Exercise description: All lines from the one containing "search query" through the end of the material below are to be printed exactly, both ends included, minus pictures.

━━━━━━━━━━

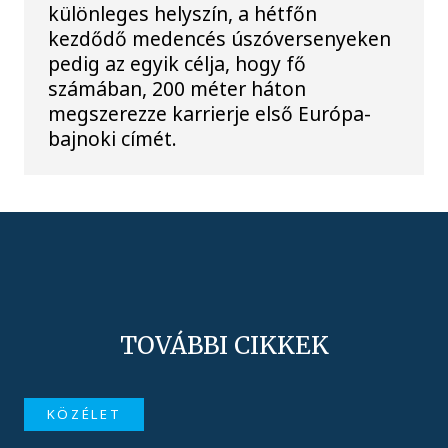
különleges helyszín, a hétfőn
kezdődő medencés úszóversenyeken
pedig az egyik célja, hogy fő
számában, 200 méter háton
megszerezze karrierje első Európa-
bajnoki címét.
TOVÁBBI CIKKEK
KÖZÉLET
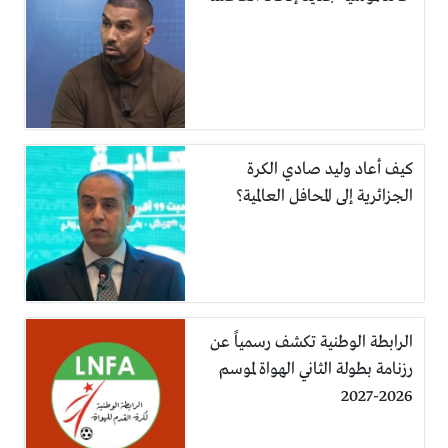
كيف أعاد وليد صادي الكرة
الجزائرية إلى المحافل العالمية؟
الرابطة الوطنية تكشف رسمياً عن
رزنامة بطولة الثاني الهواة لموسم
2026-2027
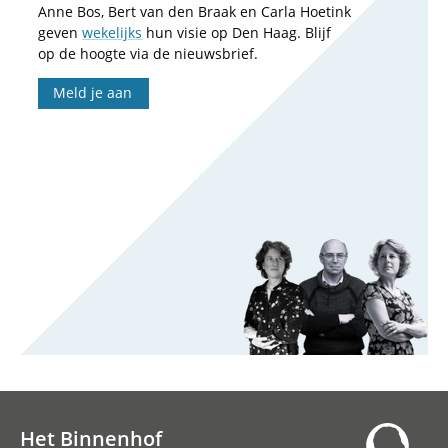
Anne Bos, Bert van den Braak en Carla Hoetink
geven
wekelijks
hun visie op Den Haag. Blijf
op de hoogte via de nieuwsbrief.
Meld je aan
Het Binnenhof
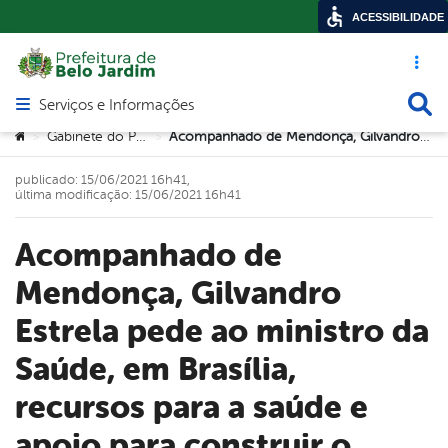
ACESSIBILIDADE
Acesso ráp
Busca
Serviços e Informações
Abrir menu principal de navegação
Você está aqui:
Gabinete do Prefeito
Acompanhado de Mendonça, Gilvandro Estrela pede ao ministro da Saúde, em Brasília, recursos para a saúde e apoio para construir o novo hospital em Belo Jardim
>
>
publicado: 15/06/2021 16h41,
última modificação: 15/06/2021 16h41
Acompanhado de
Mendonça, Gilvandro
Estrela pede ao ministro da
Saúde, em Brasília,
recursos para a saúde e
apoio para construir o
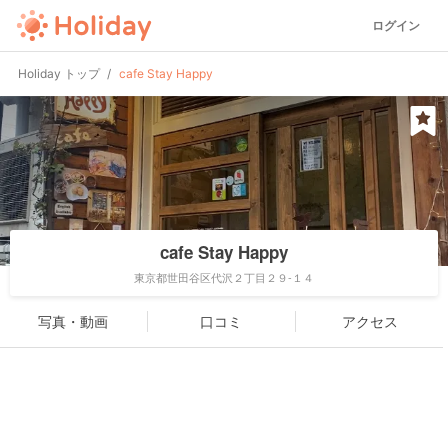
ログイン
Holiday トップ
cafe Stay Happy
cafe Stay Happy
東京都世田谷区代沢２丁目２９-１４
写真・動画
口コミ
アクセス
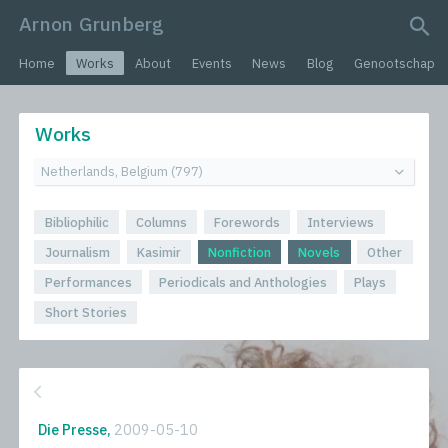
Arnon Grunberg
search query
Home
Works
About
Events
News
Blog
Genootschap
Works
Bibliophilic
Columns
Forewords
Interviews
Journalism
Kasimir
Nonfiction
Novels
Other
Performances
Periodicals and Anthologies
Plays
Short Stories
Die Presse,
2009-05-10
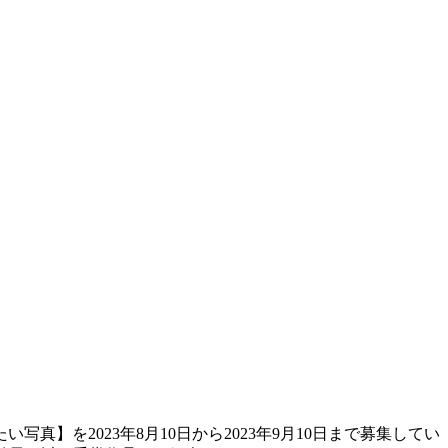
を2023年8月10日から2023年9月10日まで募集してい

━━━━━━━━━━

Response:
search query
Home
Works
About
Events
News
Blog
Genootschap
Works
Bibliophilic
Columns
Forewords
Interviews
Journalism
Kasimir
Nonfiction
Novels
Other
Performances
Periodicals and Anthologies
Plays
Short Stories
Die Presse,
2009-05-10
を2023年8月10日から2023年9月10日まで募集してい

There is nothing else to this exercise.